Blog

Chris Mattmann and I had a discussion earlier over instant-messenger, about whether to write a customized ProductCrawler for CAS-Crawler or use other extension points, such as crawler actions or preconditionals.

This conversation delves into the advantages and appropriateness of each approach. Hopefully you might find this discussion insightful for your own needs!


9:48:26 PM rverma: Hey Chris

9:51:36 PM matt3467: yo!

9:51:50 PM rverma: hey 

9:51:56 PM rverma: so was playing around with crawler stuff

9:52:47 PM rverma: and turns out to use preconditions (preCondId) with StdProductCrawler - I'm going to have to extend the StdProductCrawler class anyhow  because it doesn't implement a required method (setPreCondId)

9:53:21 PM matt3467: yap

9:53:23 PM matt3467: don't use

9:53:25 PM matt3467: StdProductCrawler

9:53:31 PM matt3467: use MetExtractorProductCrawler

9:53:35 PM matt3467: and then use the MetReaderExtractor

9:53:40 PM matt3467: well it's just called MetReader

9:53:43 PM matt3467: that will achieve

9:53:43 PM rverma: yeah that supports it I saw

9:53:44 PM matt3467: the same capability

9:53:48 PM matt3467: as StdProductCrawler

9:53:50 PM matt3467: and give you

9:53:51 PM matt3467: the preCondIds

9:53:52 PM matt3467: tie in

9:53:54 PM matt3467: make sense?

9:54:42 PM rverma: yeah… 

9:59:23 PM rverma: so after playing around with this stuff today, I was looking into the various options, using preIngestId/actionId… and I concluded just writing a custom crawler class was the simplest way to implement as well as invoke what I need…

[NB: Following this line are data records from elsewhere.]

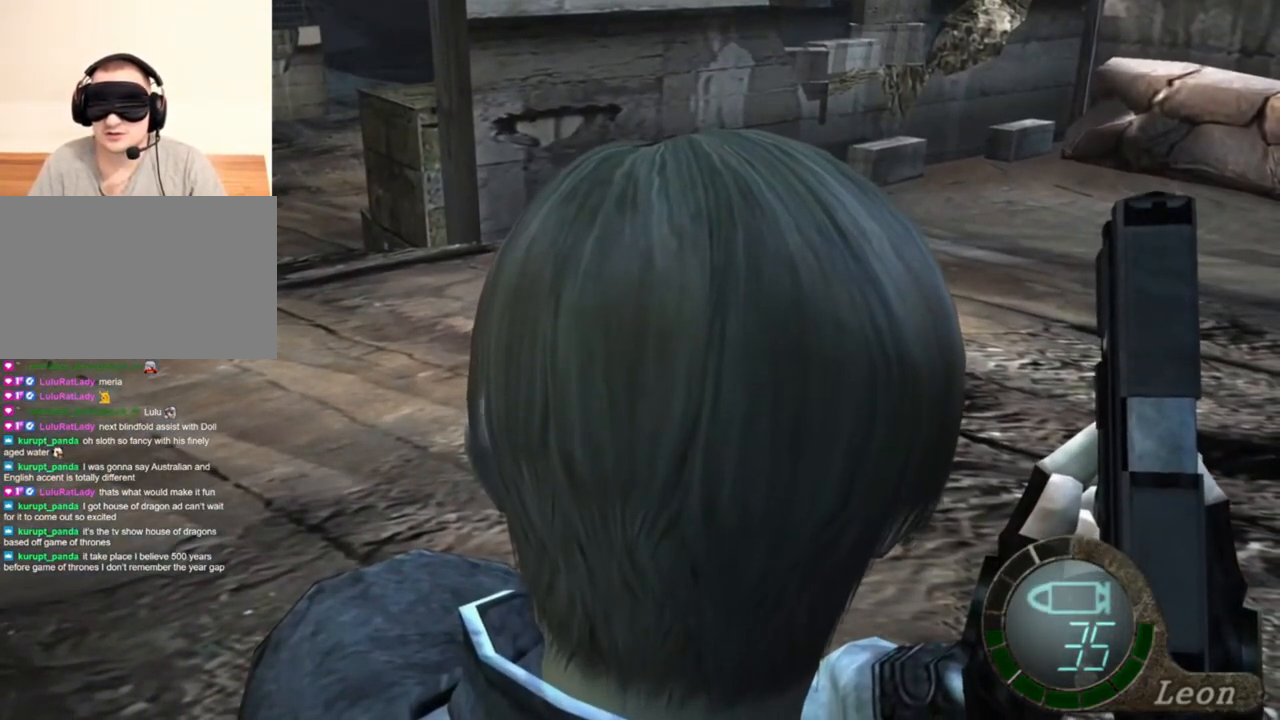
{"keys": [], "mouse": [], "events": []}
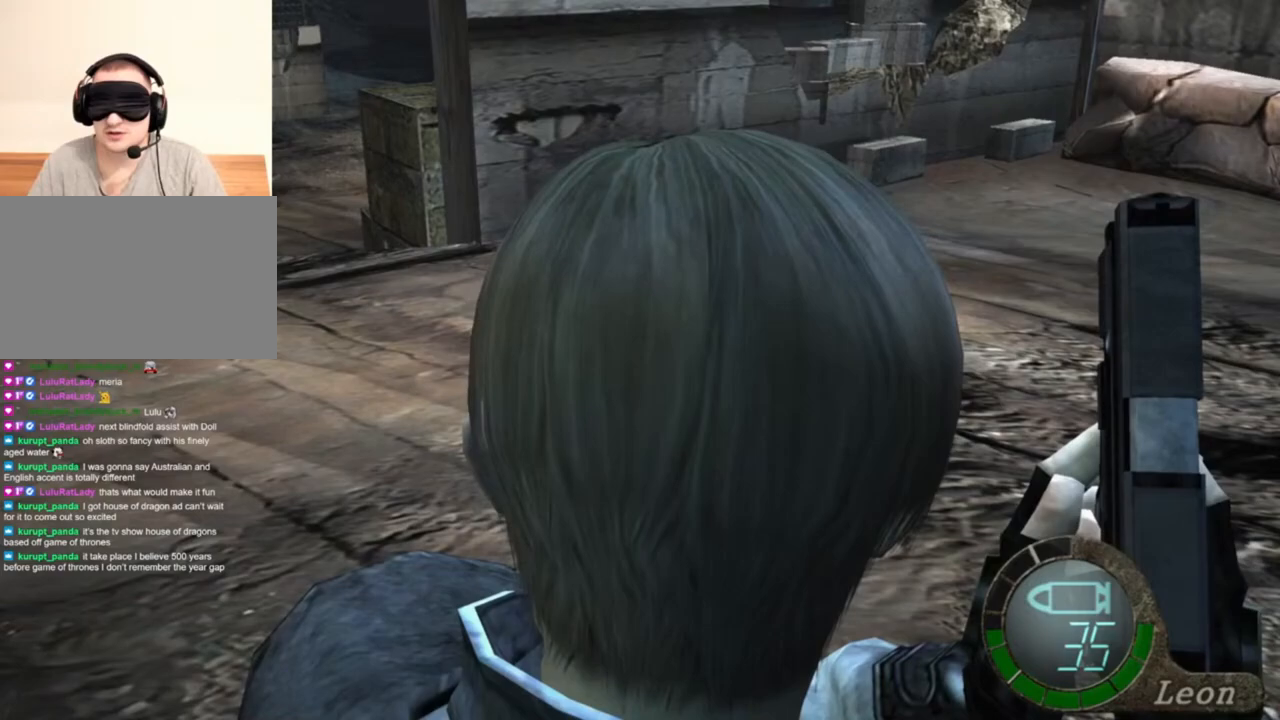
{"keys": [], "mouse": [], "events": []}
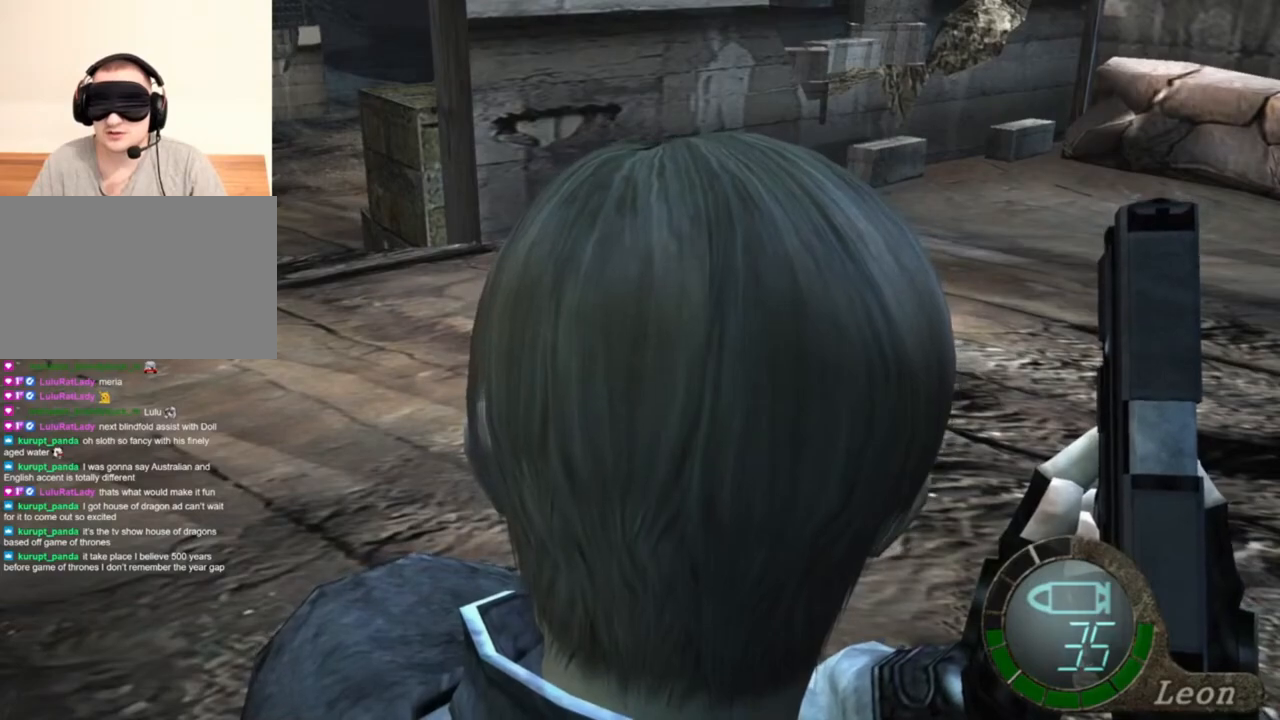
{"keys": [], "mouse": [], "events": []}
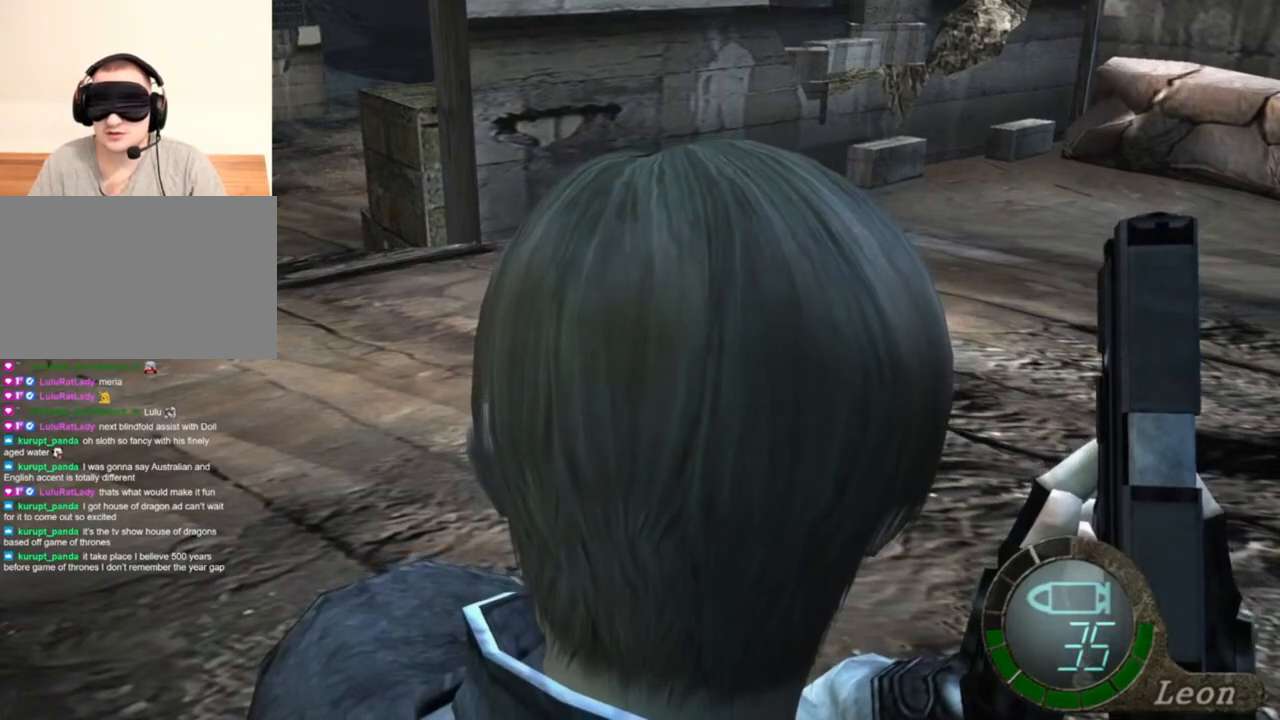
{"keys": [], "mouse": [], "events": []}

9:59:50 PM matt3467: i bet you did it simple

9:59:52 PM matt3467: i'm trying to figure out

9:59:54 PM matt3467: why actions are hard 

9:59:57 PM matt3467: or compartators

10:00:00 PM matt3467: and to improve our software

10:00:02 PM matt3467: would you say

10:00:05 PM matt3467: it's the bean definitions

10:00:08 PM matt3467: and stuff like that?

10:00:13 PM matt3467: or just too hard

10:00:15 PM matt3467: to inject

10:00:19 PM matt3467: into the crawler workflow

10:00:20 PM matt3467: what you want to do?

10:01:33 PM rverma: hmm … 

10:01:35 PM rverma: well ..

10:04:50 PM rverma: I mean simple as in how well it is aligned with the technology that it is using to accomplish the job and also in terms of how to invoke/use it when needed… meaning, what I'm really trying to do is make a custom crawling process that can be used in any crawler..

10:05:28 PM rverma: I don't think actionIds/preIngestIds are difficult per se, they are all just Java classes that I'd be extending, but the intention behind those extendable tools is a bit different than what I want to do?

10:05:48 PM matt3467: hmm

10:05:49 PM matt3467: is it?

10:05:57 PM matt3467: aren't you just trying to create 

10:06:00 PM matt3467: met files 

10:06:05 PM matt3467: or stop the creation of them

10:06:08 PM matt3467: on a per file basis?

10:06:20 PM matt3467: or to stop crawling

10:06:25 PM matt3467: or enact it based on their presence?

10:07:30 PM rverma: basically trying to generate met files, yes, before proceeding with ingest operations. 

10:08:03 PM rverma: but I feel like that's an implementation detail… having that functionality encased within a custom Crawler makes the user of that crawler not have to worry about how the process works

10:08:14 PM matt3467: well

10:08:17 PM matt3467: that's where i assert

10:08:18 PM matt3467: that functionality

10:08:20 PM matt3467: is already present

10:08:22 PM matt3467: that's the *precise*

10:08:25 PM matt3467: responsibility

10:08:28 PM matt3467: of precondition comparators

10:08:31 PM matt3467: they block the creation

10:08:32 PM matt3467: of met files

10:08:36 PM matt3467: (i.e. block or allow)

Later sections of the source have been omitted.